The labor-shortage discussion is also often divorced from the issue of wages and hours — workers may want a job but not at prevailing wages or on erratic or part-time schedules.
It may also be unrealistic to expect workers to take a job at the same speed at which jobs are being posted. Labor supply typically takes longer to respond than demand, Zhao said.
“I don’t think it’s possible to quantify how much each factor contributes to labor shortages,” he said. “There are so many different headwinds blowing at the same time.”
Further, states opting out of federal unemployment funding may dilute some demand for businesses — and the need for additional workers — if it contributes to less spending at the local level.
Some states pay a return-to-work bonus. What’s that?
Montana and Arizona are replacing enhanced unemployment benefits with a one-time bonus for people who find and hold a job.
Arizona is offering $1,000 and $2,000 bonuses (on a first-come, first-served basis) to those who find part- and full-time jobs, respectively. They must complete at least 10 weeks of work.
Montana’s paying a $1,200 bonus to people who find full-time employment for four weeks.
Is this all set in stone?
Not necessarily.
Sen.

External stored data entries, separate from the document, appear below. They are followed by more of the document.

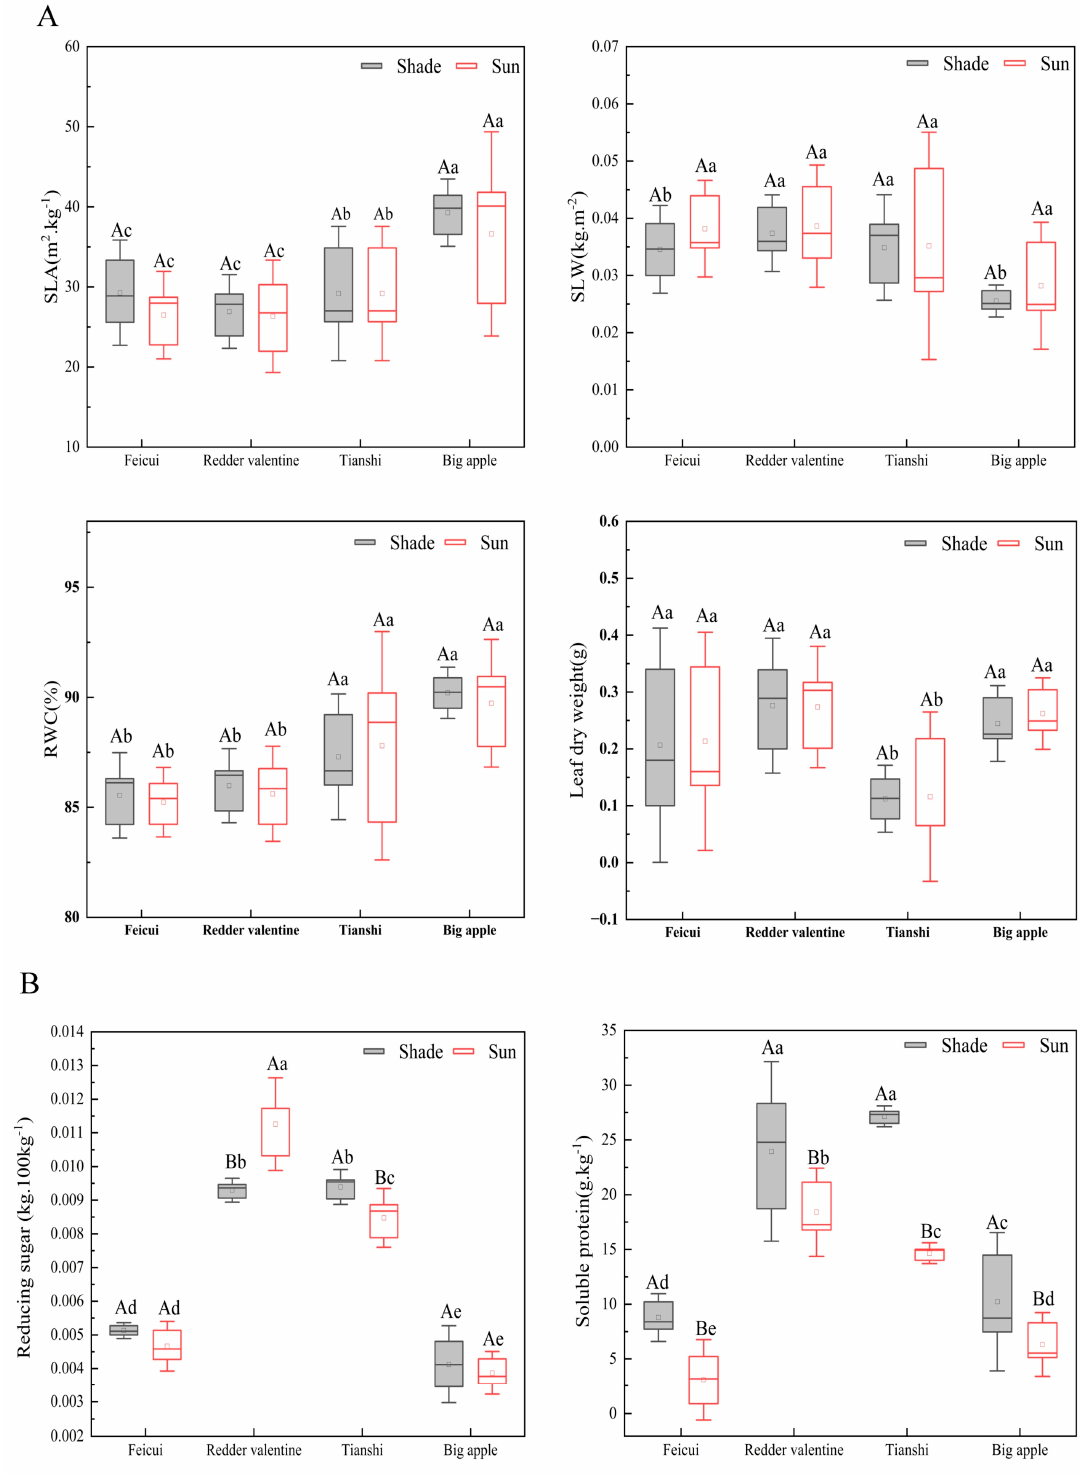
Figure 2. Physiological and biochemical indexes in shade and sun of four A. commutatum cultivars. ( A ) Changes in specific leaf area (SLA), specific leaf weight (SLW), water content (RWC), and leaf dry weight. ( B ) Changes in soluble protein and reducing sugar content. Different lowercase letters in the same column represent significant differences between cultivars, and different capital letters represent significant differences within the same cultivar ( p < 0.05, Duncan’s multiple range test).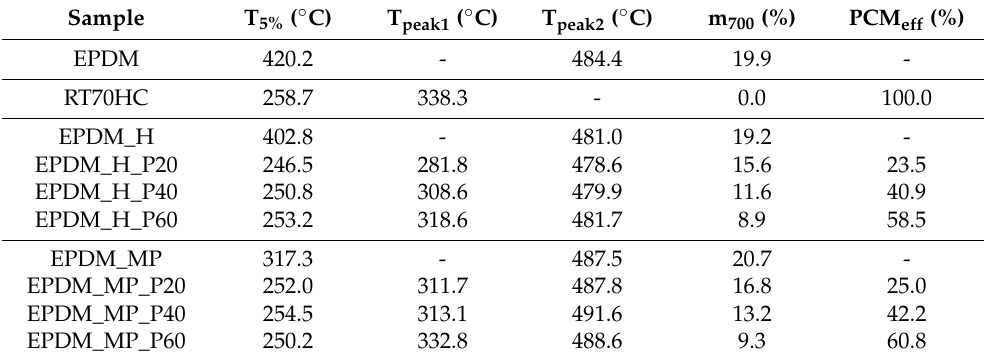
Table 6. Results of the TGA tests on bulk EPDM sample, neat paraffin (RT70HC), and the prepared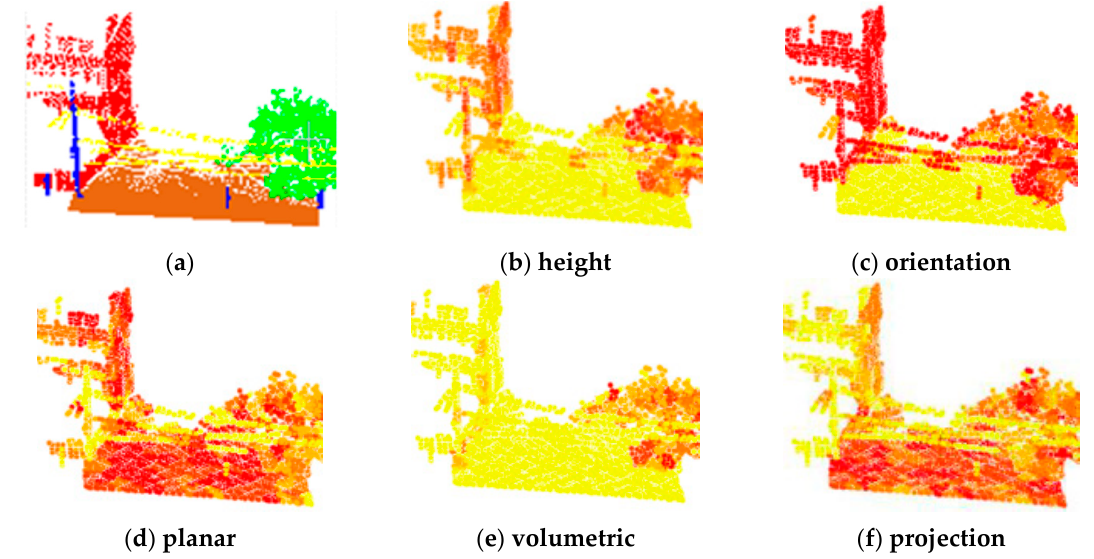
Figure 3. Different feature distribution. ( a ) Point cloud with label, ( b – f ) the value distribution of each feature in the area with color-coded feature values, where yellow represents a low and red a high value.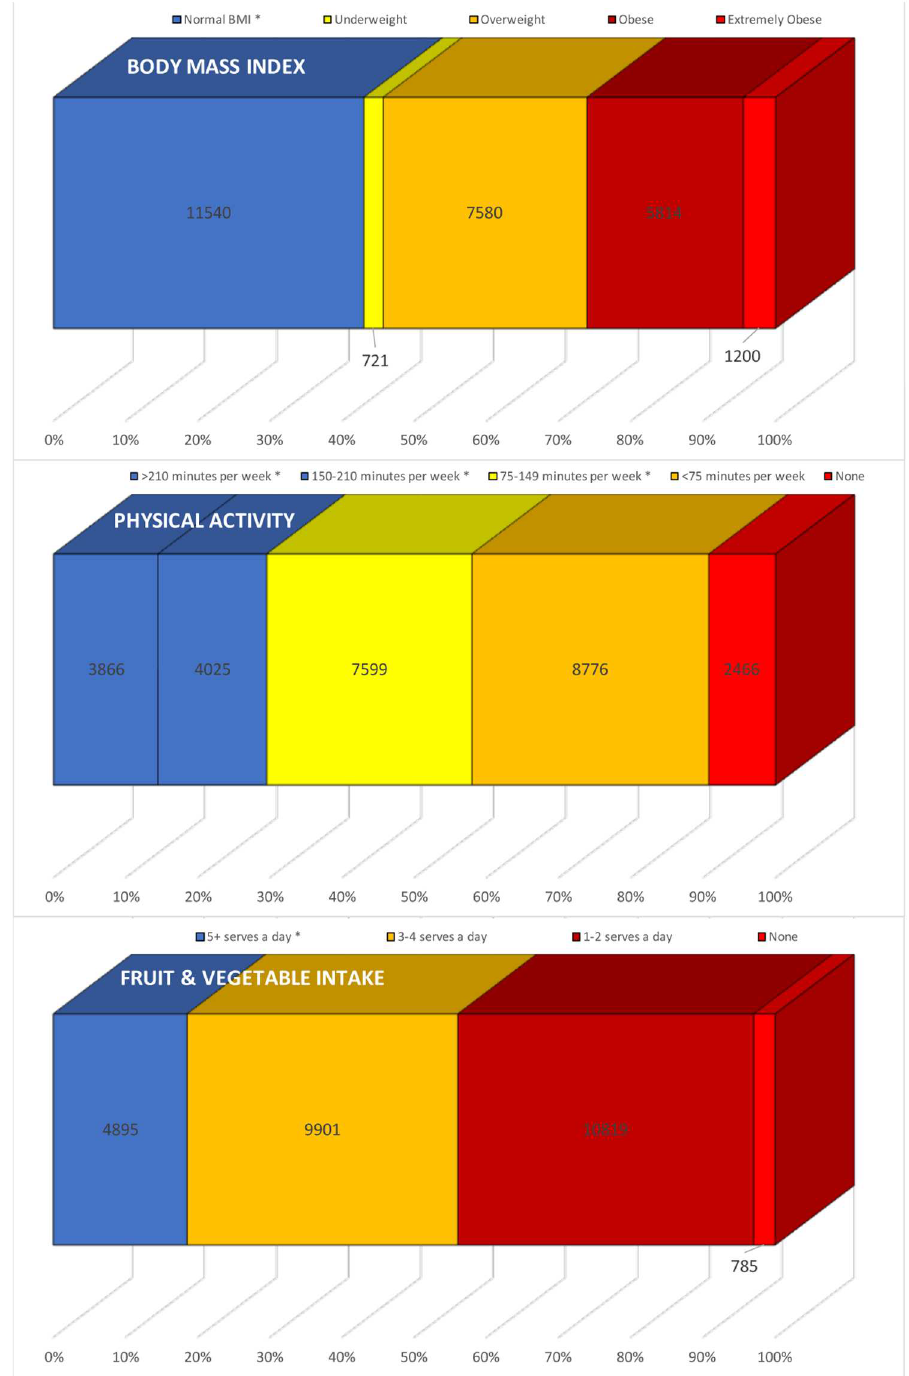
Fig 2. Distribution of lifestyle behaviours in women shown by published category of risk for disease.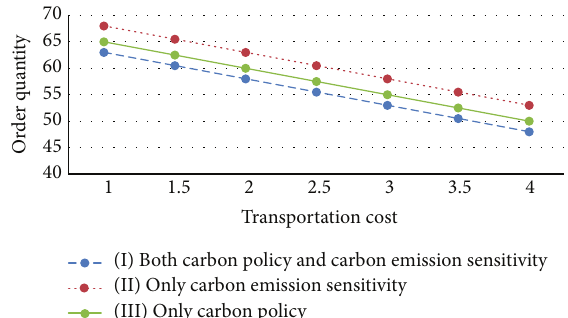
Figure 2 indicates that retailer optimal retail price is proportional to transportation costs. When the transporta- tion costs remain unchanged, consumers of carbon emission sensitivity own a lower product retail price compared with consumers of noncarbon emission sensitivity. When the government implements the carbon trade policy, product retail price is higher than that without carbon trade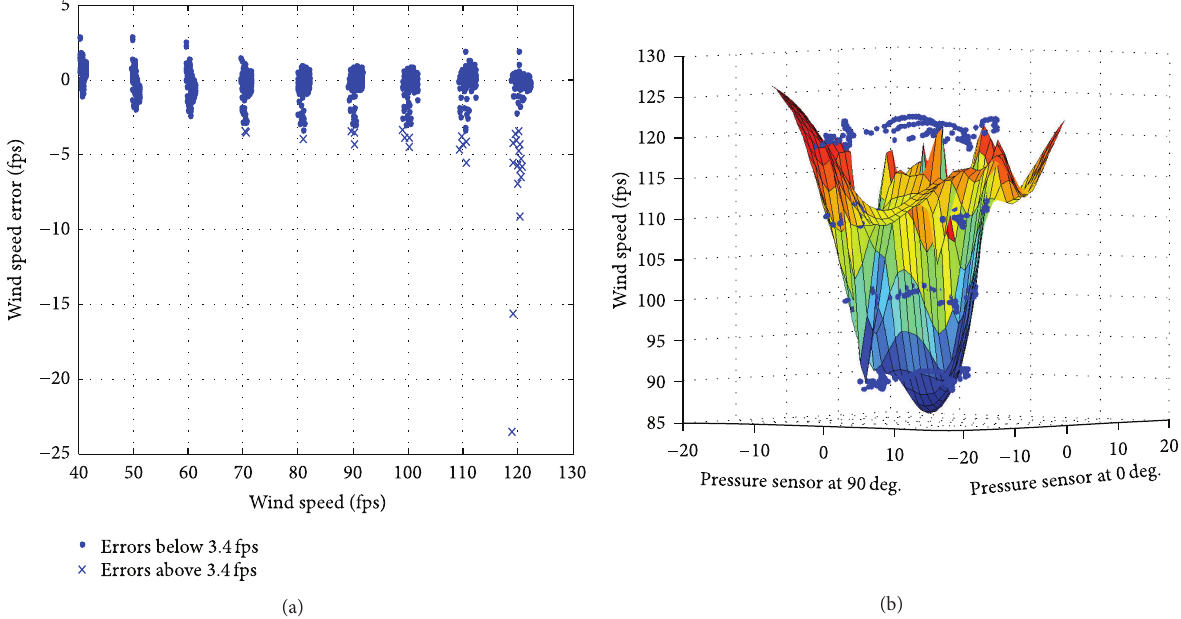
Figure 8: (a) Wind speed prediction on RALS tower data using just one network for wind speed given by (4). (b) Example surrogate of the wind speed hypercone in 2 dimensions.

Bernie Sanders, I-Vt., and the National Employment Law Project petitioned U.S. Labor Secretary Marty Walsh this week to intervene on behalf of workers.
They argue Walsh has the legal authority to prevent the loss of benefits for self-employed, gig and other workers collecting PUA, due to certain wording in the CARES Act. (It seems the same flexibility wouldn’t apply to other programs, however.)
It’s unclear if the Labor Department will attempt to intervene.